Twelve of the 13 children have accepted the $50,000 offer, he said.
"We're having difficulty locating one of our clients and if the government refuses to recognize the 12 binding agreements because one of our clients is difficult to find within a three-day period, well then that's just sheer bureaucratic intransigence."
Gratl said the settlement gives the children an opportunity to overcome some of the burdens they've had to deal with after losing their mothers to murder.
"Our clients have suffered tremendously by the loss of their mothers -- not only not knowing for years and years where their mothers were, what had happened to them, but when they found out the manner in which their mothers' lives had ended they were traumatized."
After Pickton was convicted in 2007, the Crown announced that 20 other charges of first-degree murder would be stayed because he already faced the stiffest sentence available under Canadian law.
Vancouver Police Chief Jim Chu has repeatedly apologized for his force's failure to stop Pickton's killing spree.
On Tuesday, he again said he was sorry and said he will always regret that Pickton wasn't caught sooner.
"I regret every life that was lost and those murders we failed to prevent," Chu said.
"I also know that there's no real compensation when you've lost a loved one so tragically.

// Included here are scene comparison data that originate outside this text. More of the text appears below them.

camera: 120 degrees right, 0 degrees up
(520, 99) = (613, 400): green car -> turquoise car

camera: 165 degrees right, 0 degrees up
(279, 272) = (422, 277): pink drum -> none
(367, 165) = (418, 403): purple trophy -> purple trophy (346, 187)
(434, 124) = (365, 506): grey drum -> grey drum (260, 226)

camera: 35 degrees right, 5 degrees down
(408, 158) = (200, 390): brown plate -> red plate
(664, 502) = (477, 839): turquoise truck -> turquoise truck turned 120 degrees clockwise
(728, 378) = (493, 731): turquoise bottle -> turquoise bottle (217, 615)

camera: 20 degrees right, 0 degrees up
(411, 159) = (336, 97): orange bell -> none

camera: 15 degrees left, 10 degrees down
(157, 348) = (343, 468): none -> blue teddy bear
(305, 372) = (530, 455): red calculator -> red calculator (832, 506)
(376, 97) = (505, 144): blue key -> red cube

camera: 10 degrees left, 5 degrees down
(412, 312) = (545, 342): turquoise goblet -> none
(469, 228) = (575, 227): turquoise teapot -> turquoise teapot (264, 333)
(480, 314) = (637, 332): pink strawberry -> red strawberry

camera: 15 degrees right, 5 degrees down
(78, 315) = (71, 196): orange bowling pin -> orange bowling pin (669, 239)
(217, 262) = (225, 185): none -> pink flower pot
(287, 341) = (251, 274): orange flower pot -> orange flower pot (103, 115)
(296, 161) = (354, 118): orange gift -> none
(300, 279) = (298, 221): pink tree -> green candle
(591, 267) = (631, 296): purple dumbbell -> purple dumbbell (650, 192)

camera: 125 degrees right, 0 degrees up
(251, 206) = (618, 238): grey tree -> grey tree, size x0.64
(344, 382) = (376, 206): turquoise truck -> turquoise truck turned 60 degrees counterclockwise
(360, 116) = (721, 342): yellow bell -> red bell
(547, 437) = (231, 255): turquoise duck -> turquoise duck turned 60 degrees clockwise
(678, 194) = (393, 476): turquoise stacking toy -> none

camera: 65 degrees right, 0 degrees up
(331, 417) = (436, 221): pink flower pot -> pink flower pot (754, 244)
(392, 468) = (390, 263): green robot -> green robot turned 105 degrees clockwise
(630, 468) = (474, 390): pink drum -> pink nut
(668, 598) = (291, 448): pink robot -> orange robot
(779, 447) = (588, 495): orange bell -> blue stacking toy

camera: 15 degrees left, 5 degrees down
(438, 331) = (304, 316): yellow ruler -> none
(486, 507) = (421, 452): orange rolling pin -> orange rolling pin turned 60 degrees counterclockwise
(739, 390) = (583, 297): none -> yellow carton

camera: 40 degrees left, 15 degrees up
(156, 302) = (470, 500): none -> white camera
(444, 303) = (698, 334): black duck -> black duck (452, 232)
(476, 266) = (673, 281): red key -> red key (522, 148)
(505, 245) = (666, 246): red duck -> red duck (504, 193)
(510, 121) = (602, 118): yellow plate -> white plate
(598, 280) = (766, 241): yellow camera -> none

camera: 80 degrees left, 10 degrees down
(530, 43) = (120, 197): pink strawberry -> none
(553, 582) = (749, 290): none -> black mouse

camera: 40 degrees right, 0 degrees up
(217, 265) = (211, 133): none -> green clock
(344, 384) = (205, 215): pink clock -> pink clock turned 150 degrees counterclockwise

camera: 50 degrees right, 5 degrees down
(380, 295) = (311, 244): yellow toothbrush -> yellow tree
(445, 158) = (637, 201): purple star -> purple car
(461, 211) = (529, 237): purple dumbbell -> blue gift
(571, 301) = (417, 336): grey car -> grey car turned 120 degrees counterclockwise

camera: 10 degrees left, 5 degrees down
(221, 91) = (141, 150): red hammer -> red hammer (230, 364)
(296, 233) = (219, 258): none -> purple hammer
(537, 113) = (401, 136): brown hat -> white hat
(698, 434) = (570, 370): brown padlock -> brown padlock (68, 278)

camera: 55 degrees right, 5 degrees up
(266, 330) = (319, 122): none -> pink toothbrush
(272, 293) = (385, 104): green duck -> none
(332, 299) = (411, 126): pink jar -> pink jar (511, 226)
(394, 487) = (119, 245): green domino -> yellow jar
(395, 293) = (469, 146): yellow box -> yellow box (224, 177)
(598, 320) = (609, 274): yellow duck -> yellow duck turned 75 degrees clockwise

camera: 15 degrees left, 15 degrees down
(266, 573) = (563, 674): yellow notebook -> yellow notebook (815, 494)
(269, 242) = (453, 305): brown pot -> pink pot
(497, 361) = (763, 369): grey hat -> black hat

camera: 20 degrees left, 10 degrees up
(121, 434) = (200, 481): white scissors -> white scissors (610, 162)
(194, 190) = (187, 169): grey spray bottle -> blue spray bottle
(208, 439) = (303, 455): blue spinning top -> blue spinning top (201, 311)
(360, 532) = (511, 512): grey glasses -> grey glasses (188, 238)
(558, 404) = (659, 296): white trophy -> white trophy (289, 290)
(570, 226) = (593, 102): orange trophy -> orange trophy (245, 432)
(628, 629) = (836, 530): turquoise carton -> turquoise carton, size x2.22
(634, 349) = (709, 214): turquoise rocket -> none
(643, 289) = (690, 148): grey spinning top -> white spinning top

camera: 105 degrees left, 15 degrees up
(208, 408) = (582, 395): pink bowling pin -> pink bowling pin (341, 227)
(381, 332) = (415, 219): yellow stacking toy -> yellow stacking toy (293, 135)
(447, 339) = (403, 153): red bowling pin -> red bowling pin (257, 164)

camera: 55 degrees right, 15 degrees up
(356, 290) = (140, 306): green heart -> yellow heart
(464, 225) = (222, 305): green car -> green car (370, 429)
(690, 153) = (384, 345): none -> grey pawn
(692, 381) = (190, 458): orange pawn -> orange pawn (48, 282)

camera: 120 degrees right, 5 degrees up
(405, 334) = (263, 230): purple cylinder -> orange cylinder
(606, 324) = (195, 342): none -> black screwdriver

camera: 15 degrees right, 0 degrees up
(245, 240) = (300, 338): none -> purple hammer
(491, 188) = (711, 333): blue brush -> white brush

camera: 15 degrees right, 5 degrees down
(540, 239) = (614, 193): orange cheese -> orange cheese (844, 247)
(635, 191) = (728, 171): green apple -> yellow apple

But perhaps it may serve as a reminder, on the record at least, that mistakes were made and that we have made a commitment to do everything we can to prevent this from happening again."
The lawsuits claimed police, including individual RCMP officers, and the Crown failed to warn women on the Downtown Eastside that a serial killer may have been responsible for women disappearing.
The court action also said the Crown was wrong for not putting Pickton on trial for attempted murder following an attack on a sex worker in 1997.
Anton said the children were eligible to make claims through B.C.'s Family Compensation Act.
"No amount of money could compensate the children for the loss of their mother but we do hope that this fund will help the 98 children who are eligible to apply to the fund for $50,000."
The federal government and the RCMP will contribute 40 per cent towards the fund, B.C. will also provide 40 per cent of the money, and the remaining 20 per cent will come from the City of Vancouver.